At its graduation ceremony on 08 April 2022, Rhodes University will confer a degree of Doctor of Science (DSc) (honoris causa) on epidemiologist Professor Quarraisha Abdool Karim, who is well-known for her research on preventing HIV infection in adolescent girls and young women.

Professor Abdool Karim, co-founder of the Centre for the AIDS Programme of Research in South Africa (CAPRISA), demonstrated for the first time that antiretrovirals could prevent HIV infection. These findings were highlighted by the journal Science as one of the top 10 scientific breakthroughs in 2010.

Aside from her professional work as the Associate Scientific Director at CAPRISA, she is a Professor in Clinical Epidemiology at Columbia University and Pro Vice-Chancellor of African Health at the University of KwaZulu-Natal.

She has played a central role in building the science base in southern Africa through the Columbia University-Southern African Fogarty AIDS International Training and Research Programme which has trained over 600 scientists in southern Africa.

She is an elected member of the National Academy of Medicine (USA) and a Fellow of The World Academy of Science, Royal Society of South Africa, Academy of Science of South Africa and the African Academy of Science. She is a South African National Research Foundation A1 rated scientist.

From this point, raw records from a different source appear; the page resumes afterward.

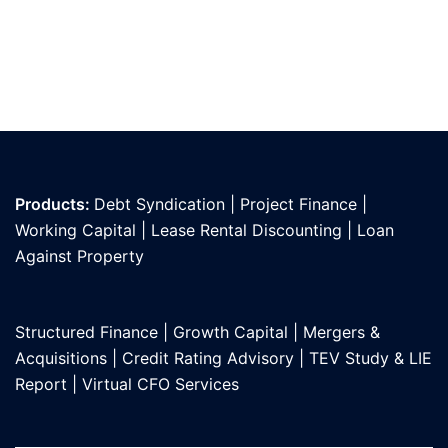
Products:
Debt Syndication
|
Project Finance
|
Working Capital
|
Lease Rental Discounting
|
Loan
Against Propert
y
Structured Finance
|
Growth Capital
|
Mergers &
Acquisitions
|
Credit Rating Advisory
|
TEV Study & LIE
Report
|
Virtual CFO Services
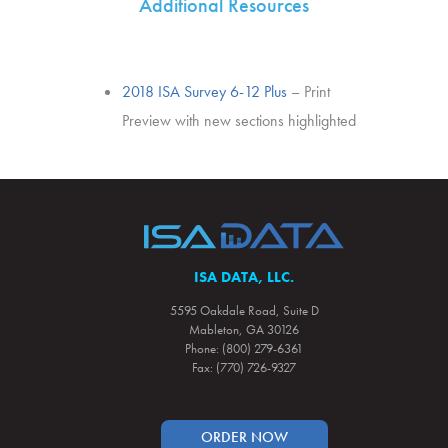
Additional Resources
2018 ISA Survey 6-12 Plus
– Print
Preview with new sections highlighted
ISA DATA, LLC.
5595 Oakdale Road, Suite D
Mableton, GA 30126
Phone: (800) 279-6361
Fax: (770) 726-9327
ORDER NOW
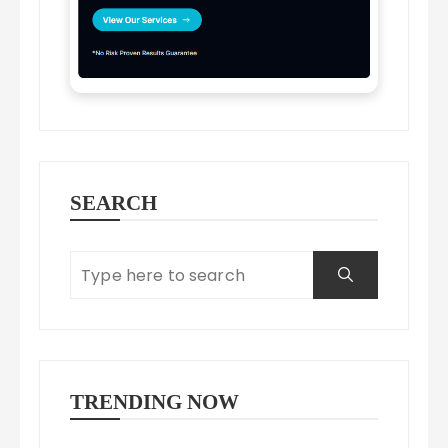
SEARCH
TRENDING NOW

Professor Abdool Karim’s scientific contributions in highlighting the vulnerability of young women, the need for women-initiated technologies and the integration of HIV prevention efforts into sexual reproductive health services have been recognised by more than 40 local and international prestigious awards. These include South Africa’s highest honour, the Order of Mapungubwe, from the President of South Africa, the apex TWAS-Lenovo Prize from The World Academy of Sciences (TWAS), John Dirks Canada Gairdner Award for Global Health, the Christophe Mérieux Prize from the French Academies of Sciences, the John F.W. Herschel Medal from the Royal Society of South Africa, and the 2016 L’Oréal-UNESCO Women in Science Award for Africa and the Arab States. She is a Living Legend for the City of Durban. 

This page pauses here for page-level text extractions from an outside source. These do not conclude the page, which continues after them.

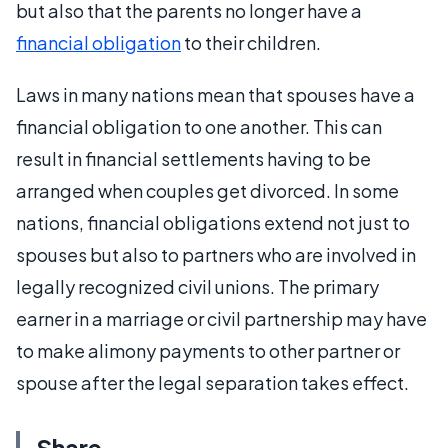
but also that the parents no longer have a
financial obligation
to their children.
Laws in many nations mean that spouses have a
financial obligation to one another. This can
result in financial settlements having to be
arranged when couples get divorced. In some
nations, financial obligations extend not just to
spouses but also to partners who are involved in
legally recognized civil unions. The primary
earner in a marriage or civil partnership may have
to make alimony payments to other partner or
spouse after the legal separation takes effect.
Share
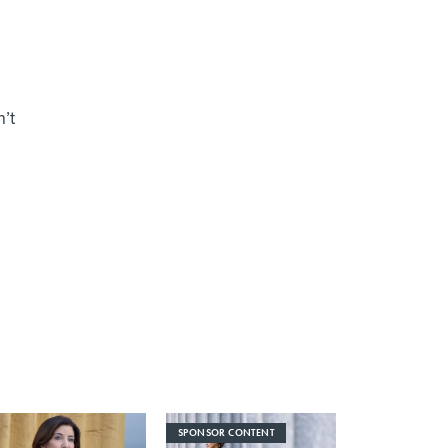
n’t
SPONSOR CONTENT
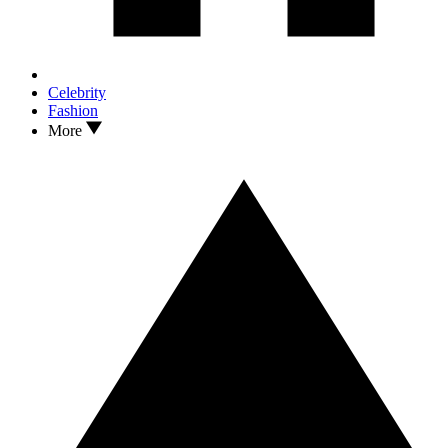
Celebrity
Fashion
More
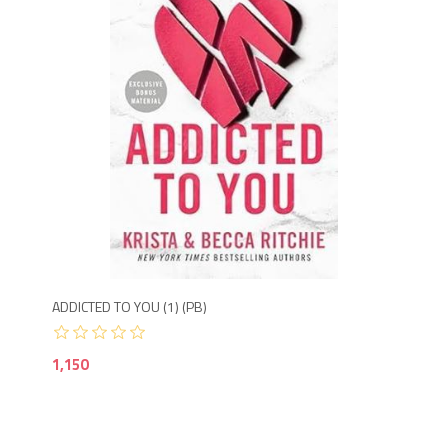
Agotado
1,1
ADDICTED TO YOU (1) (PB)
ALL
1,150
80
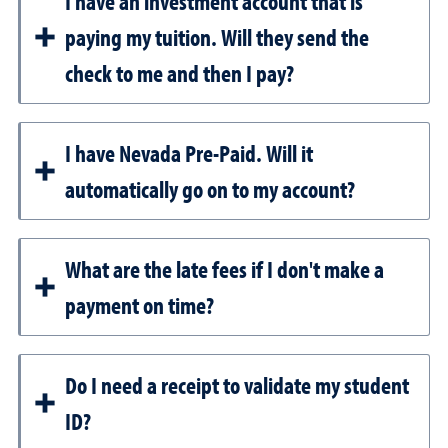
I have an investment account that is
paying my tuition. Will they send the
check to me and then I pay?
I have Nevada Pre-Paid. Will it
automatically go on to my account?
What are the late fees if I don't make a
payment on time?
Do I need a receipt to validate my student
ID?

In addition to her research, she serves as the Joint United Nations Programme on HIV and AIDS Special Ambassador for Adolescents and HIV, Co-chair of the UN SDG 10 Member Technology Facilitation Mechanism (TFM) for the use of Science, Technology and Innovation to accelerate attainment of the 2030 SDG goals. She is an Executive Group Member of the Steering Committees for the WHO COVID-19 Solidarity Therapeutics Trial and the WHO COVID-19 Solidarity Vaccines Trial. She is the Deputy-Chair of the WHO Alliance for Sexual and Reproductive Health. Her non-executive board memberships include the PEPFAR Scientific Advisory Board, the Board of Directors of Friends of the Global Fight Against AIDS, Tuberculosis and Malaria (USA) and the CAPRISA Board of Control.  

Professor Abdool Karim has over 300 peer-reviewed publications and has edited and contributed to several books and chapters, including co-editing the 6th and 7th editions of the Oxford Textbook on Global Public Health.

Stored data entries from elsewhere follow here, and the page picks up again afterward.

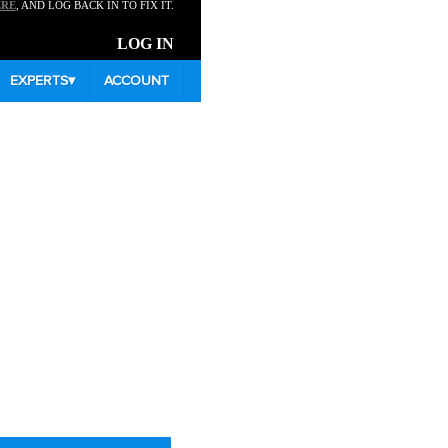
ERE
, AND LOG BACK IN TO FIX IT.
LOG IN
EXPERTS
▾
ACCOUNT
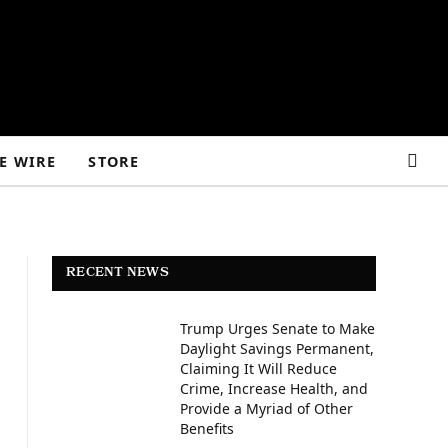
E WIRE
STORE
RECENT NEWS
Trump Urges Senate to Make
Daylight Savings Permanent,
Claiming It Will Reduce
Crime, Increase Health, and
Provide a Myriad of Other
Benefits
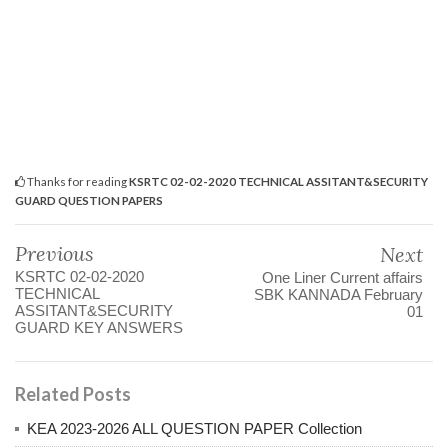
Thanks for reading
KSRTC 02-02-2020 TECHNICAL ASSITANT&SECURITY
GUARD QUESTION PAPERS
Previous
Next
KSRTC 02-02-2020
One Liner Current affairs
TECHNICAL
SBK KANNADA February
ASSITANT&SECURITY
01
GUARD KEY ANSWERS
Related Posts
KEA 2023-2026 ALL QUESTION PAPER Collection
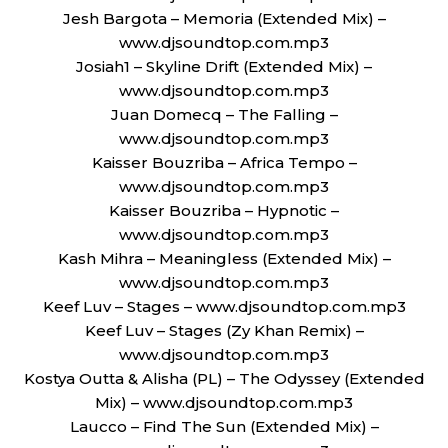
Jesh Bargota – Memoria (Extended Mix) –
www.djsoundtop.com.mp3
Josiah1 – Skyline Drift (Extended Mix) –
www.djsoundtop.com.mp3
Juan Domecq – The Falling –
www.djsoundtop.com.mp3
Kaisser Bouzriba – Africa Tempo –
www.djsoundtop.com.mp3
Kaisser Bouzriba – Hypnotic –
www.djsoundtop.com.mp3
Kash Mihra – Meaningless (Extended Mix) –
www.djsoundtop.com.mp3
Keef Luv – Stages – www.djsoundtop.com.mp3
Keef Luv – Stages (Zy Khan Remix) –
www.djsoundtop.com.mp3
Kostya Outta & Alisha (PL) – The Odyssey (Extended
Mix) – www.djsoundtop.com.mp3
Laucco – Find The Sun (Extended Mix) –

She holds honorary degrees from the University of Johannesburg (2017) and the University of Stellenbosch (2020).

“Our nation is singularly privileged and distinctly honoured to have a scientist of her calibre and stature who is expanding the frontiers of knowledge in a manner that makes real, tangible and meaningful change in the lives of ordinary people of our country. We all owe Professor Abdool Karim an unpayable debt of gratitude and appreciation for her immense and sustained contribution to the work that has saved many lives and has significantly improved the quality of life for those infected and affected by HIV in our country and beyond,” said Rhodes University Vice-Chancellor, Professor Sizwe Mabizela.